* _Exercise 1_:
Answer these questions about the ROADM text:
(a) What two technologies can the WSSs use to route, block, or switch wavelengths?
(b) At what point in a degree is the ASE added?
(c) What does graph 50 show?

* _Text_:
——

The WSSs 20, 22, 24, 26 provide the selective routing, blocking, or switching of individual wavelengths or spectrum across fiber links by utilizing technologies like liquid crystal on silicon (LCoS) or microelectromechanical systems (MEMS). This capability allows for the dynamic management of optical channels, providing flexibility in network configuration and optimizing bandwidth utilization across Dense Wavelength Division Multiplexing (DWDM) systems. Additionally, the ROADM 10 includes optical amplifiers 28, 30, 32, 34, such as EDFAs, and optical power monitors (OPMs) 36, 38, 40, 42. The optical amplifiers 28, 30, 32, 34 amplify optical signals directly a fiber without needing to convert them into electrical signals, effectively boosting signal strength over long distances. The OPMs 36, 38, 40, 42 non-invasively monitor the signal power by using taps to extract a small portion of optical power without interrupting or degrading the main signal flow. This enables real-time measurement and assessment of the optical power across various channels within the ROADM 10, allowing for the detection of signal degradation or power imbalances.

The ROADM 10 is an ASE-loaded system. ASE loading is used to simulate full channel capacity in instances where not all wavelengths or spectrum are actively transmitting data. ASE noise such as generated by the optical amplifiers 28, 30, 32, 34 or another ASE source, is deliberately injected into the degrees 12, 14, 16, 18 to occupy unused wavelength channels or spectrum. The ASE is added at the egress of a degree, e.g., here at the degree 12.The degrees 14, 16, 18 would have had ASE added at an adjacent ROADM (not shown). ASE loading helps maintain consistent operational conditions in optical amplifiers, as they perform optimally when handling a uniform load across all channels. ASE loading ensures that the amplifier gain remains stable and prevents issues related to gain tilt, which can negatively affect signal quality on active channels. By simulating a fully loaded network environment, ASE loading helps maintain consistent performance, making it particularly useful in testing and maintaining high-capacity DWDM systems.

The degrees 14, 16, 18 are used to illustrate three example use cases of spectrum degrade in the ROADM 10 in an ASE loaded system. In a first use case, illustrated in the degree 14 to the degree 12, optical spectrum on the degree 14 from an upstream section can be degraded from a last calibrated snapshot or expectation due to an upstream fault or lack of compensation (out of dynamic range). The optical spectrum can become degraded if an upstream fault occurs or if the system's dynamic range is insufficient to compensate for signal variations. When an upstream fault, such as a fiber break or component failure, it can lead to an uneven distribution of ASE noise and signal power across the optical spectrum. This imbalance can propagate downstream, causing variations in signal strength and potentially overwhelming the dynamic range of optical amplifiers, which may struggle to adequately adjust gain across affected channels. As a result, the optical amplifiers may introduce gain tilt or fail to maintain proper power levels, leading to signal degradation, increased noise, and diminished overall system performance. In cases where the dynamic range cannot compensate effectively, the integrity of active data channels can be compromised. A graph 50 illustrates the optical spectrum coming from the degree 14 based on this first use case. Such degrade could be a linear-drop or linear-rise so that capacity adds on any part of the optical spectrum can be impacted on downstream locations. Also, such degrade could be due to a heavy-tilt, where certain part of the optical spectrum can be impacted due to substantial overshoot or undershoot.

——

* _Task inputs_:
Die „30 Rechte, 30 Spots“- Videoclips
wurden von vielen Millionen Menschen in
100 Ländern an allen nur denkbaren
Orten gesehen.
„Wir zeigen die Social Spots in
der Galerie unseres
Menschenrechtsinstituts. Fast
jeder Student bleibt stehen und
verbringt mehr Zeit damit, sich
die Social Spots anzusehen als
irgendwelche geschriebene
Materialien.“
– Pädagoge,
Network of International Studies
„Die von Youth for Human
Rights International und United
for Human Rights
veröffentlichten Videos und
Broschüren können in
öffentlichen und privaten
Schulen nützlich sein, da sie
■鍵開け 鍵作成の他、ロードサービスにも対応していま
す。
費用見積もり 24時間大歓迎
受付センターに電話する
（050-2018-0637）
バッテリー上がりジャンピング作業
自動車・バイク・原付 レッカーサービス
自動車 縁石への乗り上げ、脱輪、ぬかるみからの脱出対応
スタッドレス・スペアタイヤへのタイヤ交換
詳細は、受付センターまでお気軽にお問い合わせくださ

——

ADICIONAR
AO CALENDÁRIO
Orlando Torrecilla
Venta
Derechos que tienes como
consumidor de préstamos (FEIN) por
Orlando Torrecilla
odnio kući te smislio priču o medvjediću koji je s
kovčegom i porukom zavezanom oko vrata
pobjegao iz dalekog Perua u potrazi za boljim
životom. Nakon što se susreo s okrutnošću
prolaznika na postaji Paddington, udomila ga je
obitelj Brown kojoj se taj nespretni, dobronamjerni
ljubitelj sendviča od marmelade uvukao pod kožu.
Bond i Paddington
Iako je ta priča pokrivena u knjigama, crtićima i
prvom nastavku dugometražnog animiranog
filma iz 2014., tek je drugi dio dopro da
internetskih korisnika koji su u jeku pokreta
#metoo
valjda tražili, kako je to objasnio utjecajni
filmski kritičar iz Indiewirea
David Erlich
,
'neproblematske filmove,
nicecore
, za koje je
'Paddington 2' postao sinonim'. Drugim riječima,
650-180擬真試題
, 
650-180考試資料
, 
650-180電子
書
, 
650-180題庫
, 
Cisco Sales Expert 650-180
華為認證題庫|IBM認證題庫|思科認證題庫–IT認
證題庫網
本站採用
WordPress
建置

——

* _Exercise 2_:
Print the lines of the records from the line containing "Die „30 Rechte, 30" to the line containing "詳細は、受付センターまでお気軽にお問い合わせくださ", including both.

* _Exercise output 1_:
(a) Liquid crystal on silicon (LCoS) or microelectromechanical systems (MEMS).
(b) At the egress of a degree.
(c) The optical spectrum coming from the degree 14 in the first use case.

* _Exercise output 2_:
Die „30 Rechte, 30 Spots“- Videoclips
wurden von vielen Millionen Menschen in
100 Ländern an allen nur denkbaren
Orten gesehen.
„Wir zeigen die Social Spots in
der Galerie unseres
Menschenrechtsinstituts. Fast
jeder Student bleibt stehen und
verbringt mehr Zeit damit, sich
die Social Spots anzusehen als
irgendwelche geschriebene
Materialien.“
– Pädagoge,
Network of International Studies
„Die von Youth for Human
Rights International und United
for Human Rights
veröffentlichten Videos und
Broschüren können in
öffentlichen und privaten
Schulen nützlich sein, da sie
■鍵開け 鍵作成の他、ロードサービスにも対応していま
す。
費用見積もり 24時間大歓迎
受付センターに電話する
（050-2018-0637）
バッテリー上がりジャンピング作業
自動車・バイク・原付 レッカーサービス
自動車 縁石への乗り上げ、脱輪、ぬかるみからの脱出対応
スタッドレス・スペアタイヤへのタイヤ交換
詳細は、受付センターまでお気軽にお問い合わせくださ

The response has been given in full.